Problem:
Büyüklerin sözlerine ve dine dair öğütlerden oluşan metni, son cümlesinden sonra devam ettirerek yazın.

Gösterilen Metin:
--------
Çünkü onlara ait içinde bir kelime yoktur. Bütün sözleri nakle dayanır.
Kendilerinin de, sözlerinin de kıymetli olması bu yüzdendir.
· Büyüklerin sözleri şifadır, rızktır. Siz farkına varmazsınız.
Birisi okur, (Aa benim ilacım bu) der, diğeri (Allah Allah bu benim için) der.
Herkes rızkını böylece alır.
· Büyüklerin kitaplarını okumak, sözlerini anlatmak sohbettir.
Sohbet böyle olur, sohbet buna denir. Kendinden anlatmaya illet denir.
· Bazıları, bize gelin biz sizi kurtarırız diyorlar. Böyle şey
olmaz, Ehlisünnet Büyüklerinin kitaplarına tâbi olarak, beraber kurtulalım
denir. Yol levhası olmaya çalışmalıdır.
· Rızk mukadderdir. Yani herkesin rızkı bellidir, artmaz eksilmez,
rızkını almadan dünyadan ayrılmaz. İsteyene helalden gelir, isteyene haramdan.
Gelen miktar aynıdır. Ecel mukadderdir. Yani herkesin ömrü bellidir, uzamaz
kısalmaz, vakti dolunca dünyadan ayrılır. Kaza ve kader, hayır ve şer, zaten
imanın şartlarındandır. Peki, daha ne diye isyan ediyorsun, daha ne diye
şükretmiyorsun? Rızkın belli, ömrün belli, başına gelenler Allah’tan. İster
isyan et, ister şükret. Değişen bir şey yok. İsyan edenin yeri Cehennem,
şükredenin ki Cennet. Yani aynı şeyler için, ya Cennete gideceksin ya
Cehenneme.
· Dünya misafirhanedir. Dünyayı ele geçirmek için ahireti vermek
ve insanlara yaranmak için Allah’ü Teâlâ’yı bırakmak ahmaklıktır. Göğsünü
kıbleden çevirenin namazının bozulduğu gibi, yüzünü İslamiyet'ten çevirenin hem
dünyası hem ahireti bozulur.
· Laf ile Müslümanlık olmaz. Dinin emir ve yasaklarına önem
vermeyenin imanı gider. Önem vermemek, işlediği günaha zerre kadar da olsa
üzülmemek demektir.
· Kıyamet derdini bilseydiniz, dünyada dert diye bir şey
tanımazdınız. Bütün geçimsizlikler, ölümü unutmaktandır.
· Dinin en büyük düşmanı cehalettir. Cahillik Cehenneme götürür.
· Dini, ehlisünnet âlimlerinin kitaplarından öğrenmeli, yoksa
insan, şeytanın oyuncağı, kötü din adamlarının kuklası olur da ruhu bile
duymaz.
· Arkadaş, seni Allah’ü Teâlâ’nın razı olduğu işleri yapmaya
teşvik eden kimsedir.
· İhtiyaçsızlık azgınlığa sebep olur.
· Mütevazı olan ne şikâyet eder, ne şikâyet edilir.
· Hakiki sevgi, iyilik gördüğünde artmayan, kötülük gördüğünde de
eksilmeyendir.
· İstediklerini vermediğiniz zaman kızan ve küsen hakiki dost
değildir.
--------
Verilen Bilgiler:
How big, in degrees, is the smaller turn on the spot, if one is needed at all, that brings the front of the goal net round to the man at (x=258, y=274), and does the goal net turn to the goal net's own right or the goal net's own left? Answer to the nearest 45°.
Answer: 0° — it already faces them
--------
Alıştırma Cevabı:
· Başarı nedir? Manisi nedir? Başarı, öldükten sonra ahirette işe
yarar şeydir. Ahirette işe yaramıyorsa, o başarı değildir. Manisi insanın
kendisidir, yani aklına nefsine uymasıdır.
· Acılar ve sevinçler paylaşıldıkça insanlar rahat olur.
· Silsile-i aliyye büyüklerini tanımak ve sevmek, dünya ve ahiret
saadetlerine kavuşturur.
· İbadetler insanın vazifesidir. Güzel ahlak ise meziyetidir.
· Ehlisünnet itikadı nimeti güneş gibidir. Sıkıntılar yıldızlar
gibidir. Evet yıldızlar var elbet, inkâr edilmez ama göremezsin! Güneşin olduğu
yerde yıldızlar yok olur. Yıldızların adı olmaz.
· Her sıkıntının, her başarısızlığın, her derdin ilacı namaz ve
istiğfardır. Allah’ü Teâlâ günah işleyen bir kulunu muvaffak etmez.
· Allah’ü Teâlâ günah işlemeyenlerden ve günah işlenmeyen
yerlerden razıdır. Siz, günah işlememeye ve arkadaşlarınızı günahtan korumaya
çalışın.
· Allah’ü Teâlâ’ya sığınan hıfz-ı eman-ı ilahide olur.
· İhlas, muhabbet ve itaat, üçü ayrılmazsa feyz gelir. Ayrılırsa,
büyük zat feyz vermek istese de, feyz gelmez.
· Allah’ü Teâlâ bir kulundan razı olursa, ona, her şeyi vermiş
demektir.
· Her şeyin, her işin bir gayesi, kıblesi vardır. Esas gaye imanla
ölmek, Allah demektir. Allah’ı unutarak iş yapan, Cehennem ateşini talep
etmektedir. Samimiyet varsa, iyilikle, tatlı dille bu hatırlatılmalı, ona
yardım etmeli.
· Müsafeha edince, el ayrılmadan günahlar dökülür.
· Günah işlenmeyen yerde huzur vardır. Günah işlenirse huzursuzluk
başlar. Günahlar kalbi sıkar, zikri ilahi ile meşgul olmak, insana ferahlık
verir, günahlara karşı soğukluk getirir. Bir Müslüman günah işlemese Cennet
nimetleri başlar.
· Şeytan, öfke anında aklı örter, avucunun içine alır, her şeyi
yaptırır.
· Nice küçük amel, niyetle büyür, nice büyük amel ise niyetle
küçülür.
· Fasıklar Allah’ü Teâlâ’nın sıfatlarına, kâfirler ise Zatına
düşmandırlar.
· Cömertlik et, iyilikte bulun. Fakat başa kakma, çünkü
cömertliğin faydası sana aittir.
· Müslümanın ikramında şifa vardır. Hediye vermek de almak da
sünnettir.
· İyiliği, sayarak değil, saçarak yapın!
· Eline, diline, beline sahip olana, kötülükler uzak kalır.
· Göz iki, kulak iki, ağız tek, çok görüp, çok dinleyip, az
söylemek gerek.
· İçi aydın olan, dışına ışık verir.
· İnsanın sözü hikmet, bakışı ibret ve susması ders olmalı.
· Küçük bir delik, büyük bir gemiyi batırır.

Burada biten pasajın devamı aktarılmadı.